[Exercise description] Some entries follow. Reproduce exactly the lines starting at the one with "Fig. 6. Percent" and stopping after the one with "Table II and".

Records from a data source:

○ ○ ○ ○ ○

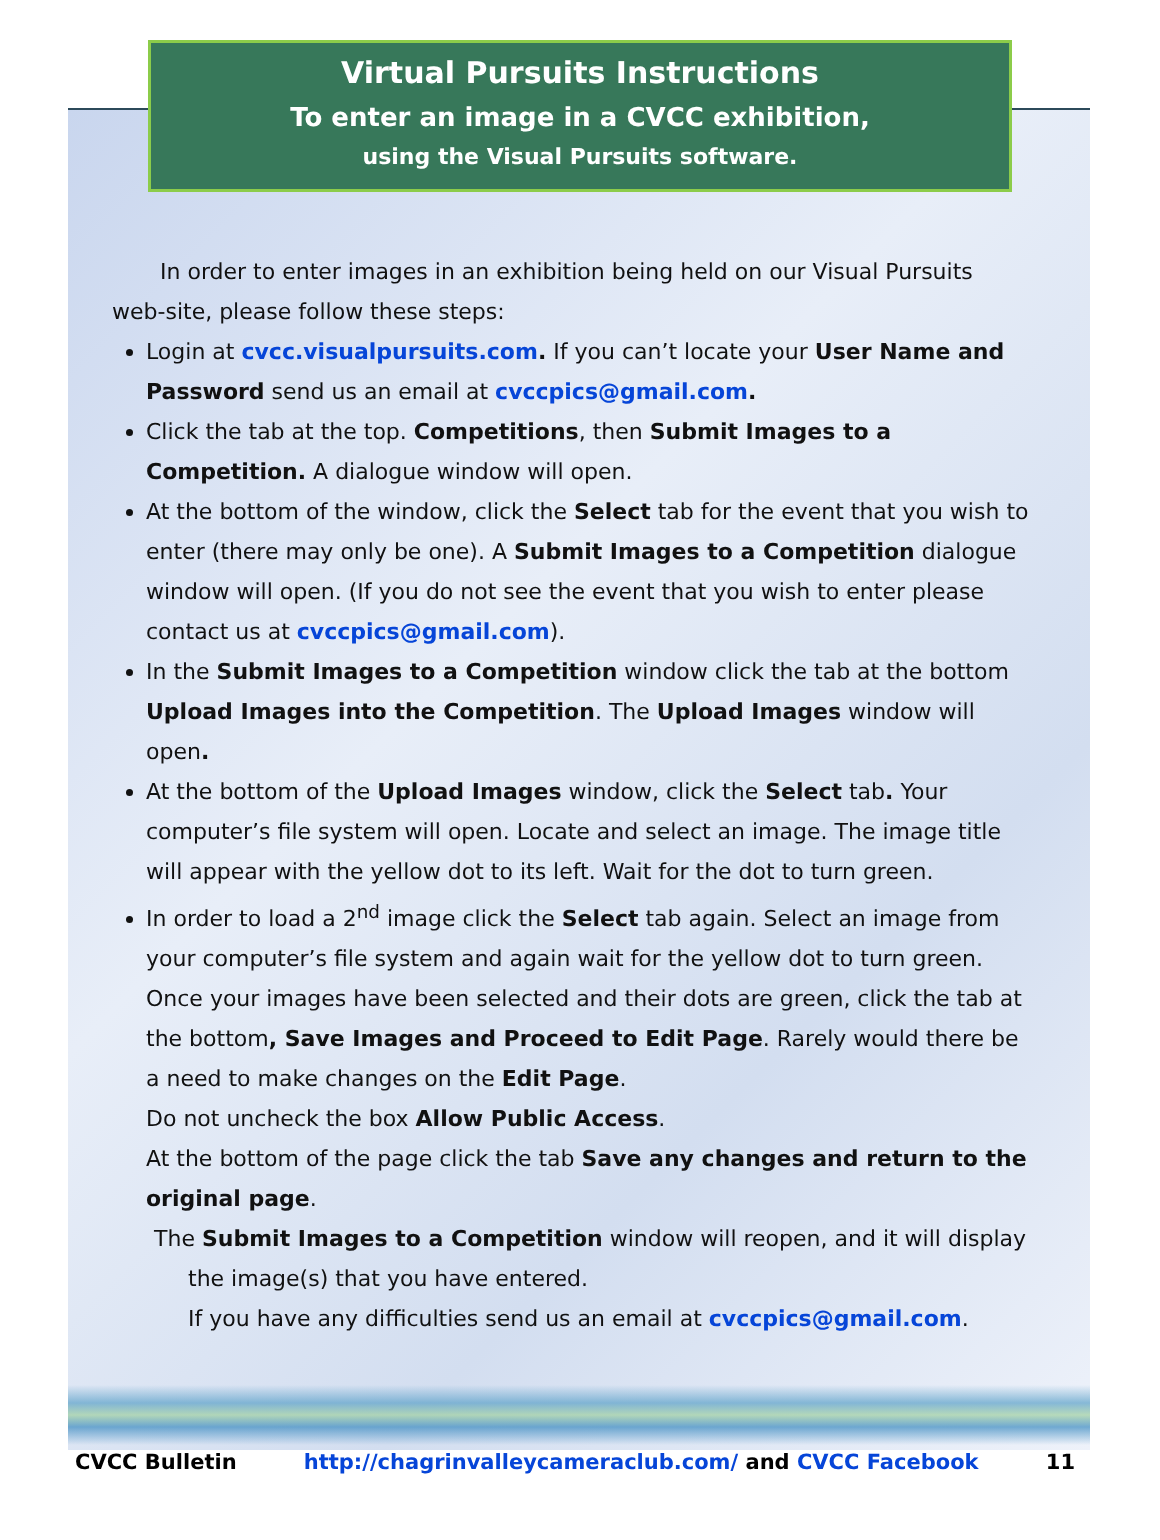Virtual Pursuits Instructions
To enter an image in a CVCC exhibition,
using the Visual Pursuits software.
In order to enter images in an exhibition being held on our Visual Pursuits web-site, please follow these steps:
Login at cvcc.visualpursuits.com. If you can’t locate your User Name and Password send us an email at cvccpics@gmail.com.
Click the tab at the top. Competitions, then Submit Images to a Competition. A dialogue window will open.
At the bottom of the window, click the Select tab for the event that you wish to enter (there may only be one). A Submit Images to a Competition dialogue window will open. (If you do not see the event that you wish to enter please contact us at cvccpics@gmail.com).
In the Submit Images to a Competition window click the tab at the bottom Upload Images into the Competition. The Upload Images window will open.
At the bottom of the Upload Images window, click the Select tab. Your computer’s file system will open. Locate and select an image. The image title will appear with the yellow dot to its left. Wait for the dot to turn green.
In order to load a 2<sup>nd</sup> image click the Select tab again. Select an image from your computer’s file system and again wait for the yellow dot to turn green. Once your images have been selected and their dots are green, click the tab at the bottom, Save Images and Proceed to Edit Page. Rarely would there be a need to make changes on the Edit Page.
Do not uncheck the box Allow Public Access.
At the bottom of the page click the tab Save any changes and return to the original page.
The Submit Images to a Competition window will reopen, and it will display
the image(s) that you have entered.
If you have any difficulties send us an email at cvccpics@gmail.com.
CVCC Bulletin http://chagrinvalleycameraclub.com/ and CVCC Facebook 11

○ ○ ○ ○ ○

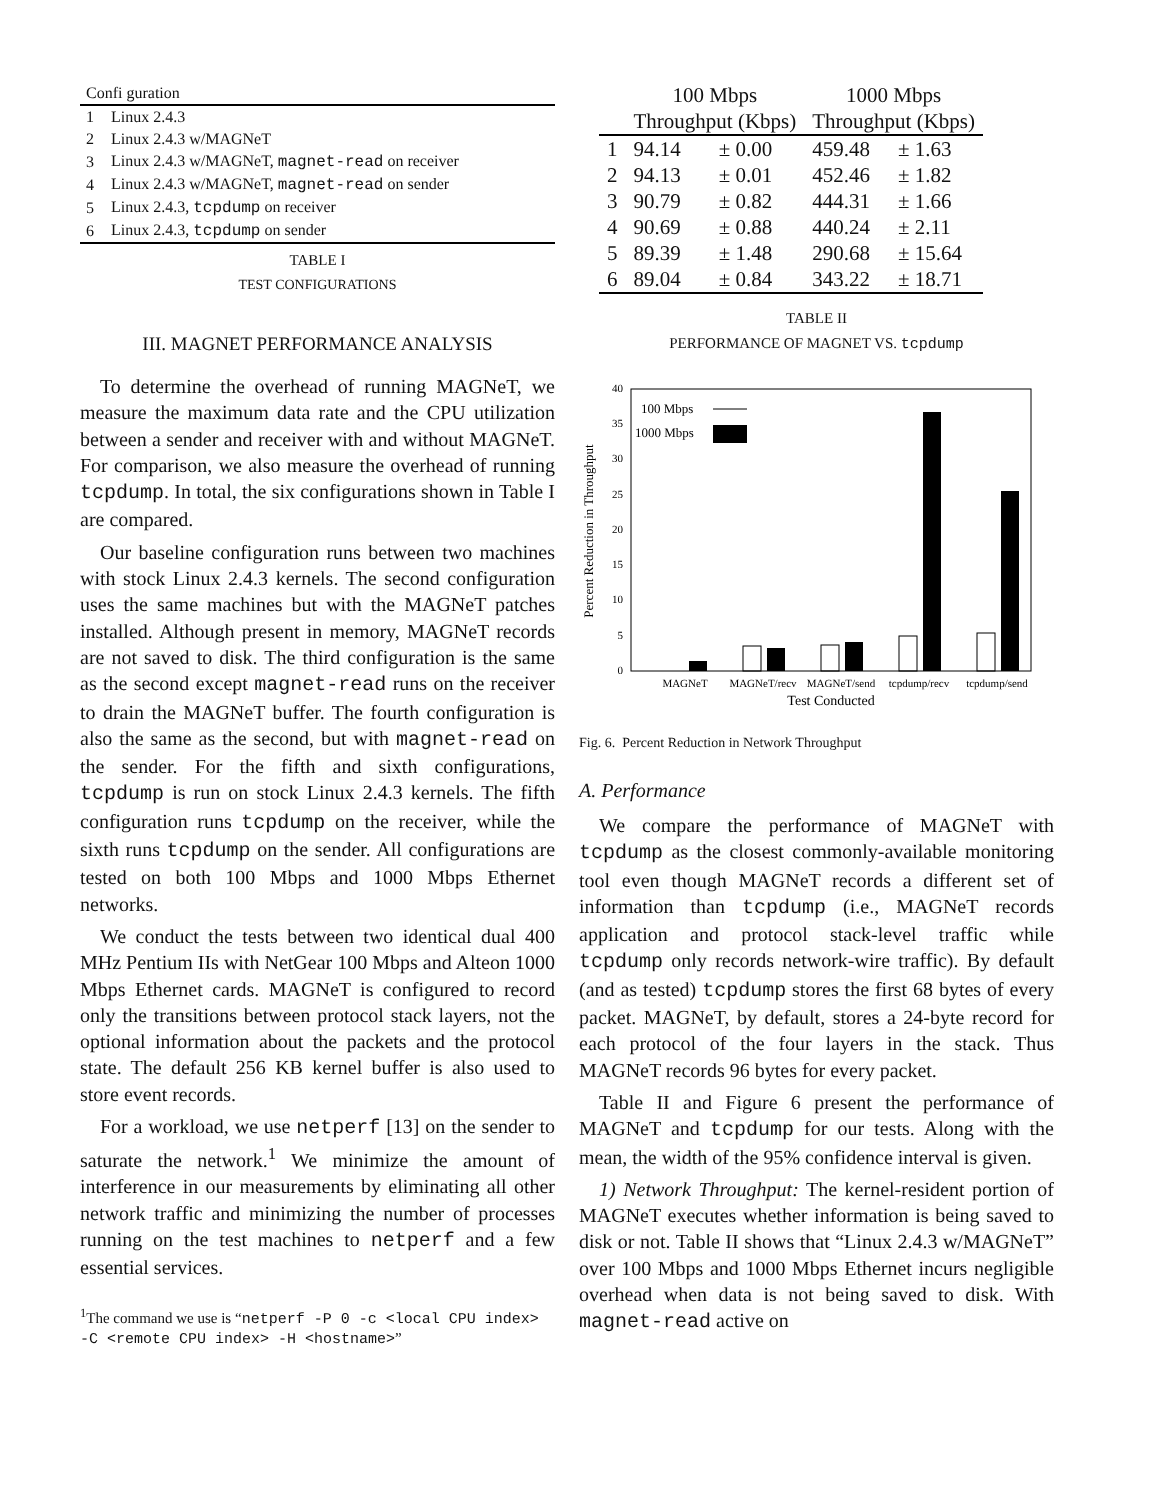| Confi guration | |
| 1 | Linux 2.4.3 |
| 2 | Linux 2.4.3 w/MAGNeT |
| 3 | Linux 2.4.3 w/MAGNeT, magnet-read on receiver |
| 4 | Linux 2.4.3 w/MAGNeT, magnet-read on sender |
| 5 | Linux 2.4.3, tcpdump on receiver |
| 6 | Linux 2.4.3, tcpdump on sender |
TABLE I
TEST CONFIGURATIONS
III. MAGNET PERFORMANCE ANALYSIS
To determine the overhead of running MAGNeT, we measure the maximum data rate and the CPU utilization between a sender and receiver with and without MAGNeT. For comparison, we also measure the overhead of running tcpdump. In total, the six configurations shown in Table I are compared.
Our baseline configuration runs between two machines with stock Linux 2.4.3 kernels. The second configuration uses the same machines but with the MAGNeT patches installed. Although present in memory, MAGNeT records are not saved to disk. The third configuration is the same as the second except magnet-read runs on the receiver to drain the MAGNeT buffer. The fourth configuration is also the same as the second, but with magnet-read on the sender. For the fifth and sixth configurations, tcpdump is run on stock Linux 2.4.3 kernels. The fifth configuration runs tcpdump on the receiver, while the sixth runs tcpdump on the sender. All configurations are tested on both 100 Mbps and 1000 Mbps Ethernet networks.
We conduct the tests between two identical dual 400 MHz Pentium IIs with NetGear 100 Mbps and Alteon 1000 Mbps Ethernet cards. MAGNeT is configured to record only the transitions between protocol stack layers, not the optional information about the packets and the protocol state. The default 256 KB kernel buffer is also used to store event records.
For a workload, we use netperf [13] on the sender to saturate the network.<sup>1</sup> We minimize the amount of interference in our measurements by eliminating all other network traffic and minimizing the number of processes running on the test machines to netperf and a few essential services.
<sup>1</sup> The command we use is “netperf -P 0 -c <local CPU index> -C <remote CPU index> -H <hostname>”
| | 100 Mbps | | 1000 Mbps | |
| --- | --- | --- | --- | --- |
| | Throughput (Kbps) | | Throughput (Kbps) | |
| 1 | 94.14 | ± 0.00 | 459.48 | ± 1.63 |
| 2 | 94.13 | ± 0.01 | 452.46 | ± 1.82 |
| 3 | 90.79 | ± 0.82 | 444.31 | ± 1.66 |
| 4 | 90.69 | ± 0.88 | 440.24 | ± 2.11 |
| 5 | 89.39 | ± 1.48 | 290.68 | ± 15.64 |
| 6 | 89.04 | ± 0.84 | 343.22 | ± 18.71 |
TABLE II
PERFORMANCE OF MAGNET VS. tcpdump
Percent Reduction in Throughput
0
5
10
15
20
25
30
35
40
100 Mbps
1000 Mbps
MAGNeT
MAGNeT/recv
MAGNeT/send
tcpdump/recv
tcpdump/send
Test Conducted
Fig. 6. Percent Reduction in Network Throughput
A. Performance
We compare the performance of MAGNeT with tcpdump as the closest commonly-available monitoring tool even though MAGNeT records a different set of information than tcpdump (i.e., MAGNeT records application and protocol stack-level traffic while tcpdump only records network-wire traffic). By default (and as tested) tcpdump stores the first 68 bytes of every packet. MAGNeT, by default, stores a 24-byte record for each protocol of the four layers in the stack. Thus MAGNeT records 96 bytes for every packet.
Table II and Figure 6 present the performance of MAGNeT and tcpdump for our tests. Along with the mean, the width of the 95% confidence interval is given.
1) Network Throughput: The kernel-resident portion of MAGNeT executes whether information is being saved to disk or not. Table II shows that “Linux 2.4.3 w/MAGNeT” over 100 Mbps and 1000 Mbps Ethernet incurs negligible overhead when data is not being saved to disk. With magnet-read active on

○ ○ ○ ○ ○

[Task answer]
Fig. 6. Percent Reduction in Network Throughput
A. Performance
We compare the performance of MAGNeT with tcpdump as the closest commonly-available monitoring tool even though MAGNeT records a different set of information than tcpdump (i.e., MAGNeT records application and protocol stack-level traffic while tcpdump only records network-wire traffic). By default (and as tested) tcpdump stores the first 68 bytes of every packet. MAGNeT, by default, stores a 24-byte record for each protocol of the four layers in the stack. Thus MAGNeT records 96 bytes for every packet.
Table II and Figure 6 present the performance of MAGNeT and tcpdump for our tests. Along with the mean, the width of the 95% confidence interval is given.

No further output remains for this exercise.